Sementara itu, pada penerbangan internasional, jatah bagasi kelas Ekonomi bertambah dari 30 kilogram menjadi 46 kilogram. Kelas Bisnis naik dari 40 kilogram menjadi 64 kilogram, sedangkan First Class meningkat dari 50 kilogram menjadi 64 kilogram.
Neil menambahkan bahwa dengan perubahan skema ini, penumpang berpotensi memperoleh tambahan kapasitas bagasi hingga 34 kilogram dibandingkan aturan sebelumnya.
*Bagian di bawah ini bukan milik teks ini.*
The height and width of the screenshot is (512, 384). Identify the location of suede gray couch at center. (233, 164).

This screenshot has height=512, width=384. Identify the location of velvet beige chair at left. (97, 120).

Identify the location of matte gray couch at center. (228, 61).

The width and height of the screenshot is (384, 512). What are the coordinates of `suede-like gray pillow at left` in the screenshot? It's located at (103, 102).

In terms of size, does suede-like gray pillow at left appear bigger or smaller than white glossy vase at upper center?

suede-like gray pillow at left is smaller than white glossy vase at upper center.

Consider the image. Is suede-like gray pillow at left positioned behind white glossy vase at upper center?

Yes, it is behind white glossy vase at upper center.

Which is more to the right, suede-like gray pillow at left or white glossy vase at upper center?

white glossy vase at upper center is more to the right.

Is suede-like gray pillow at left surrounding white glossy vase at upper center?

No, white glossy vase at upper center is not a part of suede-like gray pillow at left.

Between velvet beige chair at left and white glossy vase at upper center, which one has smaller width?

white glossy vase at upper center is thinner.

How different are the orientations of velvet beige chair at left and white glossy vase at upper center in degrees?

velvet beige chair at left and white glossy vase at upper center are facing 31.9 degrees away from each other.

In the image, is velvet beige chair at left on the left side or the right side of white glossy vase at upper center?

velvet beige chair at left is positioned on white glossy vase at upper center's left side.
Meski begitu, penumpang tetap harus mengikuti ketentuan jumlah koper serta batas berat maksimum untuk setiap kopernya.
“Implementasinya di Garuda Indonesia diharapkan dapat memperkuat standardisasi layanan, mendukung kelancaran penanganan bagasi, serta memberikan kepastian yang lebih baik bagi pengguna jasa, termasuk ketika melanjutkan perjalanan pada jaringan penerbangan internasional,” sambungnya.
Apabila kapasitas bagasi gratis masih belum mencukupi, Garuda Indonesia juga menyediakan layanan pembelian additional piece sebelum keberangkatan maupun layanan excess baggage di bandara.